═════ 提示文 ═════
有価証券報告書-第53期(平成29年4月1日-平成30年3月31日)
(1)経営成績等の状況の概要
当連結会計年度における当社グループの財政状態、経営成績及びキャッシュ・フロー(以下、「経営成績等」という。)の状況の概要は次のとおりであります。
ア 財政状態及び経営成績の状況
(業績等の概要)
当連結会計年度における我が国経済は、雇用、所得環境の改善が続くなか、個人消費や輸出が持ち直し、設備投資も緩やかに増加するなど、労働人口の減少を背景とする人手不足のなかにあって、全体として緩やかに回復しました。また、世界経済も、地政学的リスク、通商問題の動向、金融資本市場のボラティリティ拡大等により先行の不透明感が拭えないものの、緩やかに回復しています。
国内治安情勢につきましては、刑法犯認知件数が戦後初めて100万件を割り込んだ平成28年を昨年はさらに下回り約91万件となったものの、高齢者・障がい者等を狙った凶悪な犯罪や特殊詐欺、ストーカー犯罪、子どもや女性を狙った犯罪などの身近な犯罪が後を絶たない状況です。また、自然災害、国際テロ、仮想通貨流出等のサイバー犯罪や情報漏えい等、社会を取り巻くリスクは多様化しており、安全安心に係る社会インフラの一翼を担う企業として、社会のニーズに応える様々なサービスの提供が求められていると認識しております。
このような情勢の中、当社グループは、「お客様が抱える様々なリスクやニーズに的確に応える」との方針のもと、引き続きセキュリティ事業の強化・拡大を推進し、加えて介護事業や設備管理等を含めた綜合管理・防災事業等セキュリティ事業との親和性が高い事業の拡大にも注力してまいりました。また、人材のマルチタスク化やガードセンターの統合等のコスト削減策に取り組んでいるほか、生産性向上を目指して、当社グループ全体での業務改革に取り組むとともに、更なる成長に向けて、AI、IoT、5G等の最新技術を活用した新サービスの開発等にも挑戦いたしました。
以上の結果、当連結会計年度における当社グループの連結業績は、売上高は435,982百万円(前年同期比5.5%増)、営業利益は30,111百万円(前年同期比5.9%増)、経常利益は31,913百万円(前年同期比5.3%増)、親会社株主に帰属する当期純利益は19,344百万円(前年同期比5.5%増)となりました。
当社グループの連結損益計算書を項目別に対前年度で比較すると、次のとおりであります。
当連結会計年度の売上高は、前連結会計年度と比較して22,638百万円(5.5%)増加し、435,982百万円となりました。
═════ 抽出情報 ═════
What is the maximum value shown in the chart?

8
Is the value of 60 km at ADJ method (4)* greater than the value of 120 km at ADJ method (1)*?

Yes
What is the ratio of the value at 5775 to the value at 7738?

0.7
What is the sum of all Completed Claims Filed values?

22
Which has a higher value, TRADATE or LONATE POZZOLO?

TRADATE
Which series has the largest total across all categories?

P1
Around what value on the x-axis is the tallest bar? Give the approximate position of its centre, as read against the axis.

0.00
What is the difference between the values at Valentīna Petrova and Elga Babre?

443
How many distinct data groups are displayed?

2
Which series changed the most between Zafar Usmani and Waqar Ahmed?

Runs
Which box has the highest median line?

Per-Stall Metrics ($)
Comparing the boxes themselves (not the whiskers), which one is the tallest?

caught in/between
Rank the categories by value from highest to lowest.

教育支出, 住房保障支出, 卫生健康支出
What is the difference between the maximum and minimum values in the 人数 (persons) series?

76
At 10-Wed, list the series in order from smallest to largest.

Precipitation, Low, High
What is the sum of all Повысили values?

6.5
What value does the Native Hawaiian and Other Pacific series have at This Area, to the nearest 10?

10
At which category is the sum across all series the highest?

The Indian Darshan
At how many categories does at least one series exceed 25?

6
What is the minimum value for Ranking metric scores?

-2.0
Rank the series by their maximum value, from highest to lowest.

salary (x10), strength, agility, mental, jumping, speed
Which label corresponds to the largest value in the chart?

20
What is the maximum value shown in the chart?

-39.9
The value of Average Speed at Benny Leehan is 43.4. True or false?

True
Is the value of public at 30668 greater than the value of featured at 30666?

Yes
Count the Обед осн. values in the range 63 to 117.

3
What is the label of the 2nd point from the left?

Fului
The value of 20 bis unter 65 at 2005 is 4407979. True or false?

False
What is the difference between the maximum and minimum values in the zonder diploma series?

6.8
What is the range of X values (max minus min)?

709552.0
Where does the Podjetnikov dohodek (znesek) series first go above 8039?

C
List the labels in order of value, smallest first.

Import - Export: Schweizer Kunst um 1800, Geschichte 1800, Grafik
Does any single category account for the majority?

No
═════
▸ **課題要件**:
**a)** 次の(i)〜(iii)が有価証券報告書の内容と合っているかを、それぞれ「はい」か「いいえ」で答え、判断の決め手となる本文の語句をそのまま引用してください。
(i) 昨年の刑法犯認知件数は約91万件だった。
(ii) 当連結会計年度の営業利益は前年同期比5.5%増だった。
(iii) 当社グループはガードセンターの統合に取り組んでいる。
**b)** 有価証券報告書の抜粋を、最後の文の後から続けて書け。

▸ **課題別解答**:
**a)**
(i) はい:「平成28年を昨年はさらに下回り約91万件となったものの」
(ii) いいえ:「営業利益は30,111百万円(前年同期比5.9%増)」
(iii) はい:「人材のマルチタスク化やガードセンターの統合等のコスト削減策に取り組んでいる」

**b)**
売上原価につきましては、労務費9,870百万円、経費6,157百万円、工事・売却原価3,761百万円の増加により330,493百万円となりました。
販売費及び一般管理費につきましては、のれん償却額550百万円、給与諸手当453百万円の増加等により75,378百万円となりました。
経常利益につきましては、営業利益の増加に伴い1,604百万円(5.3%)増加し、31,913百万円となりました。
特別利益の減少は、投資有価証券売却益の減少によるものであります。
特別損失の減少は、前期に計上した厚生年金基金解散損失引当金繰入額95百万円の影響が剥落したこと等によるものであります。
親会社株主に帰属する当期純利益につきましては、経常利益の増加に伴い1,014百万円(5.5%)増加し、19,344百万円となりました。
なお、包括利益につきましては、2,691百万円(11.8%)増加の25,514百万円となりました。運用資産の評価額が増したことによる退職給付に係る調整額2,370百万円の増加が主たる要因であります。
セグメントごとの経営成績の状況につきましては、「(2)経営者の視点による経営成績等の状況に関する分析・検討内容 イ 当連結会計年度の経営成績等の状況に関する認識及び分析・検討内容」に記載のとおりであります。
(連結貸借対照表項目の比較分析)
当社グループの連結貸借対照表を項目別に対前年度で比較すると、次のとおりであります。
当連結会計年度末の資産総額は、前連結会計年度末と比較して11,287百万円(2.9%)増加し、397,164百万円となりました。うち流動資産は、2,781百万円(1.4%)減少の196,845百万円、固定資産は、14,068百万円(7.6%)増加の200,319百万円となりました。
流動資産の減少につきましては、受取手形及び売掛金が2,167百万円、警備輸送業務用現金が1,970百万円増加した一方、現金及び預金が8,013百万円減少した結果であります。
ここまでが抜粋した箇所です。